• **How to complete this task**:
Repeat every entry exactly as it appears.

• **Extracted material**:

◇ ◇ ◇ ◇ ◇ ◇ ◇

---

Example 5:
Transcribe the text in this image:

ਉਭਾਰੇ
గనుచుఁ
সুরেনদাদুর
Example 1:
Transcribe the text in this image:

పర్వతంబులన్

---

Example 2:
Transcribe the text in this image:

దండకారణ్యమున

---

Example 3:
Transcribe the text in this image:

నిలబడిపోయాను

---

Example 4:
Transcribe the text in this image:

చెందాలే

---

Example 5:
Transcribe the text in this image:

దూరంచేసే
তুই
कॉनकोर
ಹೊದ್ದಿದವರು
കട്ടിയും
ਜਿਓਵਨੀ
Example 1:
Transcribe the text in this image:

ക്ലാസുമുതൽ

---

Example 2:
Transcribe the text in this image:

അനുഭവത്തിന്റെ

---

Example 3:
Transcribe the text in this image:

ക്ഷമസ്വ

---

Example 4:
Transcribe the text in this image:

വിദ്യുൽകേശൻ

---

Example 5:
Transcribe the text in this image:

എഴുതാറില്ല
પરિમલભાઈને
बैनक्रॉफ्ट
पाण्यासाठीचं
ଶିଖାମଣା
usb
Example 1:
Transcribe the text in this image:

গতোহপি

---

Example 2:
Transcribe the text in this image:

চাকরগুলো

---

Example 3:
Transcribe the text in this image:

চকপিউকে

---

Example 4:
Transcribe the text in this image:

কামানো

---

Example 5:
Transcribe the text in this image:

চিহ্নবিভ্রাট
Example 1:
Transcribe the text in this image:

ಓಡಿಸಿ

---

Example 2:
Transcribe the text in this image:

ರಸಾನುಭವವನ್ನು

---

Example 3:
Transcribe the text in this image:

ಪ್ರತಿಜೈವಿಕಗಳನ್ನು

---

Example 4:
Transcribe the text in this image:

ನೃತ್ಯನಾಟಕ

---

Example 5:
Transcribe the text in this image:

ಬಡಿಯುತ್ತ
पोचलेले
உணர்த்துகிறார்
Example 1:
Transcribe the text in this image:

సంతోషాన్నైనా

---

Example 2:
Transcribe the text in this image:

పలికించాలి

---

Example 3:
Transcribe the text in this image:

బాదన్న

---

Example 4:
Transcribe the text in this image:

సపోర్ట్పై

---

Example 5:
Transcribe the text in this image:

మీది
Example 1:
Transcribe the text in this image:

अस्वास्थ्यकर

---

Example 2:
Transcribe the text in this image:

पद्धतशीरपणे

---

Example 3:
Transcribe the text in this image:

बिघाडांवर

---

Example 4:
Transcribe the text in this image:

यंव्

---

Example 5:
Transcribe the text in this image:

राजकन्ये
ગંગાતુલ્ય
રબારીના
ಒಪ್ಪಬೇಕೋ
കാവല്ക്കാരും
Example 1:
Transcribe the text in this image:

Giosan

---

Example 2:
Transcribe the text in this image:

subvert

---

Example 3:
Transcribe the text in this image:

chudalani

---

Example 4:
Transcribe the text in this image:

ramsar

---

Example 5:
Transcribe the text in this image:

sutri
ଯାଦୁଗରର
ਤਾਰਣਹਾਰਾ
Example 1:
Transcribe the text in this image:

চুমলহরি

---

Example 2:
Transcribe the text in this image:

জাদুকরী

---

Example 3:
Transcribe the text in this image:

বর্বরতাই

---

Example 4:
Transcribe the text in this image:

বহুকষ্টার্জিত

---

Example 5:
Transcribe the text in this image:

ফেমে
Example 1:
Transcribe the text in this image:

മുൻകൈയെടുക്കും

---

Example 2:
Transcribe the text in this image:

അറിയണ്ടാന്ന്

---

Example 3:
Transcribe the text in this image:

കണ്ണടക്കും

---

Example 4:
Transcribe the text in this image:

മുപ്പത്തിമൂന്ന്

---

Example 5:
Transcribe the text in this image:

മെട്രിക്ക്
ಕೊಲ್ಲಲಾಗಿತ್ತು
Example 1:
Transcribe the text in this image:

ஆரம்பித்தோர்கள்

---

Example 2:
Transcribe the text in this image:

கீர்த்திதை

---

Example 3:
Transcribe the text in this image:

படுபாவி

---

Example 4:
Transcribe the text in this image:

◇ ◇ ◇ ◇ ◇ ◇ ◇

• **The completed task**:
---

Example 5:
Transcribe the text in this image:

ਉਭਾਰੇ
గనుచుఁ
সুরেনদাদুর
Example 1:
Transcribe the text in this image:

పర్వతంబులన్

---

Example 2:
Transcribe the text in this image:

దండకారణ్యమున

---

Example 3:
Transcribe the text in this image:

నిలబడిపోయాను

---

Example 4:
Transcribe the text in this image:

చెందాలే

---

Example 5:
Transcribe the text in this image:

దూరంచేసే
তুই
कॉनकोर
ಹೊದ್ದಿದವರು
കട്ടിയും
ਜਿਓਵਨੀ
Example 1:
Transcribe the text in this image:

ക്ലാസുമുതൽ

---

Example 2:
Transcribe the text in this image:

അനുഭവത്തിന്റെ

---

Example 3:
Transcribe the text in this image:

ക്ഷമസ്വ

---

Example 4:
Transcribe the text in this image:

വിദ്യുൽകേശൻ

---

Example 5:
Transcribe the text in this image:

എഴുതാറില്ല
પરિમલભાઈને
बैनक्रॉफ्ट
पाण्यासाठीचं
ଶିଖାମଣା
usb
Example 1:
Transcribe the text in this image:

গতোহপি

---

Example 2:
Transcribe the text in this image:

চাকরগুলো

---

Example 3:
Transcribe the text in this image:

চকপিউকে

---

Example 4:
Transcribe the text in this image:

কামানো

---

Example 5:
Transcribe the text in this image:

চিহ্নবিভ্রাট
Example 1:
Transcribe the text in this image:

ಓಡಿಸಿ

---

Example 2:
Transcribe the text in this image:

ರಸಾನುಭವವನ್ನು

---

Example 3:
Transcribe the text in this image:

ಪ್ರತಿಜೈವಿಕಗಳನ್ನು

---

Example 4:
Transcribe the text in this image:

ನೃತ್ಯನಾಟಕ

---

Example 5:
Transcribe the text in this image:

ಬಡಿಯುತ್ತ
पोचलेले
உணர்த்துகிறார்
Example 1:
Transcribe the text in this image:

సంతోషాన్నైనా

---

Example 2:
Transcribe the text in this image:

పలికించాలి

---

Example 3:
Transcribe the text in this image:

బాదన్న

---

Example 4:
Transcribe the text in this image:

సపోర్ట్పై

---

Example 5:
Transcribe the text in this image:

మీది
Example 1:
Transcribe the text in this image:

अस्वास्थ्यकर

---

Example 2:
Transcribe the text in this image:

पद्धतशीरपणे

---

Example 3:
Transcribe the text in this image:

बिघाडांवर

---

Example 4:
Transcribe the text in this image:

यंव्

---

Example 5:
Transcribe the text in this image:

राजकन्ये
ગંગાતુલ્ય
રબારીના
ಒಪ್ಪಬೇಕೋ
കാവല്ക്കാരും
Example 1:
Transcribe the text in this image:

Giosan

---

Example 2:
Transcribe the text in this image:

subvert

---

Example 3:
Transcribe the text in this image:

chudalani

---

Example 4:
Transcribe the text in this image:

ramsar

---

Example 5:
Transcribe the text in this image:

sutri
ଯାଦୁଗରର
ਤਾਰਣਹਾਰਾ
Example 1:
Transcribe the text in this image:

চুমলহরি

---

Example 2:
Transcribe the text in this image:

জাদুকরী

---

Example 3:
Transcribe the text in this image:

বর্বরতাই

---

Example 4:
Transcribe the text in this image:

বহুকষ্টার্জিত

---

Example 5:
Transcribe the text in this image:

ফেমে
Example 1:
Transcribe the text in this image:

മുൻകൈയെടുക്കും

---

Example 2:
Transcribe the text in this image:

അറിയണ്ടാന്ന്

---

Example 3:
Transcribe the text in this image:

കണ്ണടക്കും

---

Example 4:
Transcribe the text in this image:

മുപ്പത്തിമൂന്ന്

---

Example 5:
Transcribe the text in this image:

മെട്രിക്ക്
ಕೊಲ್ಲಲಾಗಿತ್ತು
Example 1:
Transcribe the text in this image:

ஆரம்பித்தோர்கள்

---

Example 2:
Transcribe the text in this image:

கீர்த்திதை

---

Example 3:
Transcribe the text in this image:

படுபாவி

---

Example 4:
Transcribe the text in this image:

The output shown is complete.